June 27 (Bloomberg) -- Oil gained in New York, erasing losses and trading below $80 a barrel for a fifth day as disruptions to Norway’s output and a possible shortfall from Iran offset concern that use is ebbing amid Europe’s debt woes.
Futures rose as much 0.5 percent after Norwegian fields closed in a labor dispute and as the European Union prepares additional sanctions on Iran’s energy industry. Iranian exports will fall “gradually” fall during maintenance on fields and reservoirs and as the EU embargo takes effect starting July 1, Deputy Oil Minister Ahmad Qalebani said yesterday. EU leaders will begin a two-day summit meeting tomorrow to address the bloc’s debt crisis.
Oil for August delivery rose as much as 42 cents to $79.78 a barrel in electronic trading on the New York Mercantile Exchange and traded at $78.64 at 8:19 a.m. local time. Crude recovered earlier losses of as much as 0.9 percent. Prices have fallen more than 22 percent this quarter, the biggest drop since the final three months of 2008.

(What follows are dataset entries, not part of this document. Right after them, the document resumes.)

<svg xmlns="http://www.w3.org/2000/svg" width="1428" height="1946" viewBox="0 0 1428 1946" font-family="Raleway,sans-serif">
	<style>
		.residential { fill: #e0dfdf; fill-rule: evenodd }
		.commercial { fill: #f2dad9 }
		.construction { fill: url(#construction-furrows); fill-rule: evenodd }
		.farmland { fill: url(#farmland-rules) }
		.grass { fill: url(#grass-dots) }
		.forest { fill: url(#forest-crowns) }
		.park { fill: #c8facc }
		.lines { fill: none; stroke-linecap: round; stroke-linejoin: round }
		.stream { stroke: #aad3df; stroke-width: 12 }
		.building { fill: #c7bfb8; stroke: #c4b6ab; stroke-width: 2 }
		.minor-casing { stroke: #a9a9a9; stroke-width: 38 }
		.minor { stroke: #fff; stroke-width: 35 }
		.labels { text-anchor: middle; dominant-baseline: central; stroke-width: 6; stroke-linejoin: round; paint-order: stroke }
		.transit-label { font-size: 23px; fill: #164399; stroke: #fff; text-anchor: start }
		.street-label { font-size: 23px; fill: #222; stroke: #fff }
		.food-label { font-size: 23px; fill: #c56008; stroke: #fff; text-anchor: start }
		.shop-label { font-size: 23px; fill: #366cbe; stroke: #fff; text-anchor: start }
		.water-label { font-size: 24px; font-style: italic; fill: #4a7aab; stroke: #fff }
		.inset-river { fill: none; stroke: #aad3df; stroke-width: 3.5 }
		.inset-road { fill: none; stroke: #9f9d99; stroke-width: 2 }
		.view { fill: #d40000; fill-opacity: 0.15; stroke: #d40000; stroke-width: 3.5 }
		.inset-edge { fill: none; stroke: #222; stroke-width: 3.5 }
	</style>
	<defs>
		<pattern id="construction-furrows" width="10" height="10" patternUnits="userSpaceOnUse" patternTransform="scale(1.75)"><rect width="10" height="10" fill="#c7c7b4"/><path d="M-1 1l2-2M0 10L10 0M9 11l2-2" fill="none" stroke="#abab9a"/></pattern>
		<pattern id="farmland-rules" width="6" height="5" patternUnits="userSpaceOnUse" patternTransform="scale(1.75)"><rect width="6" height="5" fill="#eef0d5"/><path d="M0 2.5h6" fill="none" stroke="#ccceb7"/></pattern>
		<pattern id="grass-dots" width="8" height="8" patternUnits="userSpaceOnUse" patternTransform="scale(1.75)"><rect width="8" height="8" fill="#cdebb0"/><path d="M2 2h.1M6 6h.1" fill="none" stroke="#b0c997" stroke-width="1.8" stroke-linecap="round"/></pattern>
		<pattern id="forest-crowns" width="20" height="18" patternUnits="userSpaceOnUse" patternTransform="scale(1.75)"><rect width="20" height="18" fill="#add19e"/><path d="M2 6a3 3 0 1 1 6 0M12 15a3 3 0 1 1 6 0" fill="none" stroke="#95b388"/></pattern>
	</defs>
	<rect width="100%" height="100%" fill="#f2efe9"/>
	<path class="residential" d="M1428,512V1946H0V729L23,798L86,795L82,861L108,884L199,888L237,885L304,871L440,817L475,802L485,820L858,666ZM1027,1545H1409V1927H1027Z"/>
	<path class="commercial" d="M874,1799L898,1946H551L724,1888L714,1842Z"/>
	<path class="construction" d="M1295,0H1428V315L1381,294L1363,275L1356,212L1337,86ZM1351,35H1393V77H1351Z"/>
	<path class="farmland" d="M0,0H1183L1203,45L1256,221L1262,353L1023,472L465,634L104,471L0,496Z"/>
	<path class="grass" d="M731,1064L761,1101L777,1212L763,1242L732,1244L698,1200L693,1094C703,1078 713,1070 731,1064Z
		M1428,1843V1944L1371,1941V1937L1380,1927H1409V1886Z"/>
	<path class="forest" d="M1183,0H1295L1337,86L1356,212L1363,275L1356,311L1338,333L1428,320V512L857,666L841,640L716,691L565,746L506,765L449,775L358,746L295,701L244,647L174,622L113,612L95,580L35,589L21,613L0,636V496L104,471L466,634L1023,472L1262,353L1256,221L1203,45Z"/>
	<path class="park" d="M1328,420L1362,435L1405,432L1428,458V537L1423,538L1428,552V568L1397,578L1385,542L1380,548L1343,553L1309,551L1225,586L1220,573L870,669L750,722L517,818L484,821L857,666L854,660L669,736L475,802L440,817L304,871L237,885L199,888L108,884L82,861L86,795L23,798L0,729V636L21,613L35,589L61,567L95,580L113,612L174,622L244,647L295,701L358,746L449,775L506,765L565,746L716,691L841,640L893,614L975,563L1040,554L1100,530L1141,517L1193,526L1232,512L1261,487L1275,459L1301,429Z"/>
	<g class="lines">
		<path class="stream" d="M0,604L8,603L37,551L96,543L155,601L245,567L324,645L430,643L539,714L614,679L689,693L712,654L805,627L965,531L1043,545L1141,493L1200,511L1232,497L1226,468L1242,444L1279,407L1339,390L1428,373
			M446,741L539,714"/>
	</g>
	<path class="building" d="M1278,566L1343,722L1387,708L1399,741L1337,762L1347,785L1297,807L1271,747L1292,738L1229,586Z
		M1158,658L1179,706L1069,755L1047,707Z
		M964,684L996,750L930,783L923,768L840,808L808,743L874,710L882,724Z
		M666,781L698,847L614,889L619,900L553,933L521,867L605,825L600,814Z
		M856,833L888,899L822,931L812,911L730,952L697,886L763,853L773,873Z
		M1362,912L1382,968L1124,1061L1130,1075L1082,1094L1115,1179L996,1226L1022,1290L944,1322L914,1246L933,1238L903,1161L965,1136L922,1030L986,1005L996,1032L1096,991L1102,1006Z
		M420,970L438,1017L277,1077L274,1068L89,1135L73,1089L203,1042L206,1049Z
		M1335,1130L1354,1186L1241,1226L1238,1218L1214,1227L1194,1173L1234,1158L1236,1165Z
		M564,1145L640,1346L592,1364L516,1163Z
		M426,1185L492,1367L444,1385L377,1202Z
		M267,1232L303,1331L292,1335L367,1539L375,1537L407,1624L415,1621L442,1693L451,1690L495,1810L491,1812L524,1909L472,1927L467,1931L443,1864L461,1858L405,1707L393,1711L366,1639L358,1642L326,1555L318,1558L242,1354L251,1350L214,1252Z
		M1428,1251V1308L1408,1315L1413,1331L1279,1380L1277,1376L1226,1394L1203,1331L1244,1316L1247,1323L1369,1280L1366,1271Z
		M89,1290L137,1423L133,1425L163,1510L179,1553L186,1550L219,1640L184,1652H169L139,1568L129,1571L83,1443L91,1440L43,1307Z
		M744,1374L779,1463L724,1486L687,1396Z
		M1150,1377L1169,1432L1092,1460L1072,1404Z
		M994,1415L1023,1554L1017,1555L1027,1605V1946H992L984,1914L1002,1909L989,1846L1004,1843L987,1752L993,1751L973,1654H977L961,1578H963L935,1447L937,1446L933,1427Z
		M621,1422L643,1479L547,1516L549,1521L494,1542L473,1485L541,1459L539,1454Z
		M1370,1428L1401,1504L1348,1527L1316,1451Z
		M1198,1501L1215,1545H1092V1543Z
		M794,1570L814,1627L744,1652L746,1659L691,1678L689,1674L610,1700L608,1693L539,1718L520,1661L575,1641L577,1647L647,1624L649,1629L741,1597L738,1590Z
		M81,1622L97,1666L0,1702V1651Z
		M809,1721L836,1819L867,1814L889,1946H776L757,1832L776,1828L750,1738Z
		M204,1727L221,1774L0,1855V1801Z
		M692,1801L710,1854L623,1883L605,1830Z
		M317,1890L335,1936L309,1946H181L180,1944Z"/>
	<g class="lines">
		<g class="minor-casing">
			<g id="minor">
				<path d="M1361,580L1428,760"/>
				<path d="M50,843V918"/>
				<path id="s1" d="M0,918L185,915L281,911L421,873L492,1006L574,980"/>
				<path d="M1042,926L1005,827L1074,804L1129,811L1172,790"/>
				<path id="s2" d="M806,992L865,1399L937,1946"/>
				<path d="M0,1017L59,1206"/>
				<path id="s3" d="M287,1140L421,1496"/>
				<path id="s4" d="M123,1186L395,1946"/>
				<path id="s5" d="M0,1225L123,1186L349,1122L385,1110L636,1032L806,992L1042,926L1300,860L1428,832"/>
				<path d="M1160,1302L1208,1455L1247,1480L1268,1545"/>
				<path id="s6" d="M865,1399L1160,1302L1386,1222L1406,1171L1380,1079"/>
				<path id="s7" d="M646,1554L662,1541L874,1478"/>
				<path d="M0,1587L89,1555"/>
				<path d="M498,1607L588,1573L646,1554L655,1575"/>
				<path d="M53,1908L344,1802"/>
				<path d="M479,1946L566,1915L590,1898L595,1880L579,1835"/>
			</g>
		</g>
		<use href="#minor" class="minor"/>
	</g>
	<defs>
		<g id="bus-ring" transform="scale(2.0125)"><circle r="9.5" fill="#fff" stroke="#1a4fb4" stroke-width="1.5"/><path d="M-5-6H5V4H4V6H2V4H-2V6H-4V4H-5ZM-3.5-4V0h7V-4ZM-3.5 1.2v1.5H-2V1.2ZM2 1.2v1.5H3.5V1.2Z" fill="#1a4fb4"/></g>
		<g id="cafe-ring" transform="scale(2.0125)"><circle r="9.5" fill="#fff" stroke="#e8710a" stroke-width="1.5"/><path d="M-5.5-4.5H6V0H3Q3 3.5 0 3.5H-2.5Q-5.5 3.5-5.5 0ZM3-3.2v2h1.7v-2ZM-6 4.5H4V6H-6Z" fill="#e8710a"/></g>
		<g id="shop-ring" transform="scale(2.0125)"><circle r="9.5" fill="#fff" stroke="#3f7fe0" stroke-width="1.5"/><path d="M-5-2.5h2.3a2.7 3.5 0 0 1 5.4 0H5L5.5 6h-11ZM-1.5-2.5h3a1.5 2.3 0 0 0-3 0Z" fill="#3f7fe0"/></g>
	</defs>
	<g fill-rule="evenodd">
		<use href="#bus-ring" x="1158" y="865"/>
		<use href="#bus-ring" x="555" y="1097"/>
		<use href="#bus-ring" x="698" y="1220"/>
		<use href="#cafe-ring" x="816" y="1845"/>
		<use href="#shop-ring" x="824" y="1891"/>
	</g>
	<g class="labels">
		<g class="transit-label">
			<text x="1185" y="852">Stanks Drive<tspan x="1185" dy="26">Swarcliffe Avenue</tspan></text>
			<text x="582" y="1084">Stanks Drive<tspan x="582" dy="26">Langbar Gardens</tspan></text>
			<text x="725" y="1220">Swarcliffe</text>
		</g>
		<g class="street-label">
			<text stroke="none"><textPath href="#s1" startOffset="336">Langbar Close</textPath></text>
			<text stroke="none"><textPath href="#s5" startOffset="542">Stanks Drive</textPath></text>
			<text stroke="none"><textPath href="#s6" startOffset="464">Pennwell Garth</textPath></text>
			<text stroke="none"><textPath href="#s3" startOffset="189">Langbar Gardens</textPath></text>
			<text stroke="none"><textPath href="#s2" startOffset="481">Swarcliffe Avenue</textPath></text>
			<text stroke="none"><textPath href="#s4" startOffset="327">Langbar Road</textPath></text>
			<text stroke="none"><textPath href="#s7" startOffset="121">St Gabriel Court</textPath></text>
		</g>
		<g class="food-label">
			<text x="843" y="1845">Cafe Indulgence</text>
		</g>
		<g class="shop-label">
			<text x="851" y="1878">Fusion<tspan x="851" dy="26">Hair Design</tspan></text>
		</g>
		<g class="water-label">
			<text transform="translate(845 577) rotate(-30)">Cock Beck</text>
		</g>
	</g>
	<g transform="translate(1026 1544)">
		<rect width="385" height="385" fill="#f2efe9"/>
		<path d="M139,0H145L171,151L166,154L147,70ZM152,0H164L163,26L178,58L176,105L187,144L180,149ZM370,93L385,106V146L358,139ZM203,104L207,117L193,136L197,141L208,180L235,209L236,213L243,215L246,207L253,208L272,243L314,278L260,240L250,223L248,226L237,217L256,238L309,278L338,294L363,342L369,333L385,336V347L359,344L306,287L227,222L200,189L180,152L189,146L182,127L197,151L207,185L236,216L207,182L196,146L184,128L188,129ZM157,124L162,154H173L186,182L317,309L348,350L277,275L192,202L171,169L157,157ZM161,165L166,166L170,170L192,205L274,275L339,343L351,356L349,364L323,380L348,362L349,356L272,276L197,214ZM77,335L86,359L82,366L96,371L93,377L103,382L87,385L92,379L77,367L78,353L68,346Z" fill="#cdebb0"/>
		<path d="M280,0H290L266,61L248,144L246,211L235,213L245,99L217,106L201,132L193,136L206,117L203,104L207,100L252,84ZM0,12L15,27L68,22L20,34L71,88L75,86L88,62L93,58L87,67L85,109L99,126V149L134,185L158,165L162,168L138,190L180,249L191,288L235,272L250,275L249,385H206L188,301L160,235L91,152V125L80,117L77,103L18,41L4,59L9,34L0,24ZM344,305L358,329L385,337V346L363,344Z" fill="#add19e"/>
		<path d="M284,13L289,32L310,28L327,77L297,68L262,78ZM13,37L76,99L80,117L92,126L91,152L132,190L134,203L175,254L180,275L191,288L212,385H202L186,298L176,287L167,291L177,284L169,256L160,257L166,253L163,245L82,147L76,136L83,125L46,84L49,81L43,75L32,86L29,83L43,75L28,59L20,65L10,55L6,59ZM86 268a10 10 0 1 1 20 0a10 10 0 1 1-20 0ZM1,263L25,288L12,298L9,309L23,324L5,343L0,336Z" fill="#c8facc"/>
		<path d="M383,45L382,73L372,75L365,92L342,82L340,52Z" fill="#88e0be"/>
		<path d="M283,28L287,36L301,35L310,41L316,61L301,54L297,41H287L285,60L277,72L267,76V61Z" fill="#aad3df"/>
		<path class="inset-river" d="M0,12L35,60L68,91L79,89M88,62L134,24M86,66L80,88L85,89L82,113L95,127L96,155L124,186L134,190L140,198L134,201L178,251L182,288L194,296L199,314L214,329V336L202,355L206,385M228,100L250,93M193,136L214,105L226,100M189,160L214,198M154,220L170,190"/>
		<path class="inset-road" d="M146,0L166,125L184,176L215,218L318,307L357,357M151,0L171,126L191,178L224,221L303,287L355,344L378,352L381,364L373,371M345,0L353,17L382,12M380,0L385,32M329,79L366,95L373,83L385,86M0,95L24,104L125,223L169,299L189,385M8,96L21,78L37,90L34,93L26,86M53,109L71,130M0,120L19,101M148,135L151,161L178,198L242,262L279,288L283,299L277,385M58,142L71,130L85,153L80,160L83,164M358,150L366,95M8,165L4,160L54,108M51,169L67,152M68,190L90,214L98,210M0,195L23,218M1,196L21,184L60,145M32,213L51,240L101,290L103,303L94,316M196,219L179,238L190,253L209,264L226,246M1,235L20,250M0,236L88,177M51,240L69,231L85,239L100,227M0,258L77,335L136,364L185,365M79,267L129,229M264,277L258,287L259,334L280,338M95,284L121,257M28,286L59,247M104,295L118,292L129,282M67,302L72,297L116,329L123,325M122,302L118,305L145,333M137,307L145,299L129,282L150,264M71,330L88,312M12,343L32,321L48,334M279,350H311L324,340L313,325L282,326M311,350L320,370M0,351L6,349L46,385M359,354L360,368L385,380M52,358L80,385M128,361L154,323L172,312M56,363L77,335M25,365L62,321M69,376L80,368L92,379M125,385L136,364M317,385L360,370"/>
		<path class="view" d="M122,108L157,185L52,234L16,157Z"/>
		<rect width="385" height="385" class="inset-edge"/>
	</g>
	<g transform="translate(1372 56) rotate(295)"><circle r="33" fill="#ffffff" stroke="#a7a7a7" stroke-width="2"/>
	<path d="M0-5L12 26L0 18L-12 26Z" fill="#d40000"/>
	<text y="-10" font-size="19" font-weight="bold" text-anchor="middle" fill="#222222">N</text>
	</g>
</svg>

“Markets in general are in a ‘wait-and-see’ mode and skewed toward the bearish side,” Filip Petersson, a commodity strategist at Stockholm-based SEB AB, said by telephone today. “Everything is driven by the EU summit,” he said. Supply disruptions in Norway and potential cuts in Iranian exports may provide “support elements in the medium term.”
Brent oil for August settlement gained 2 cents to $93.04 a barrel on the London-based ICE Futures Europe exchange.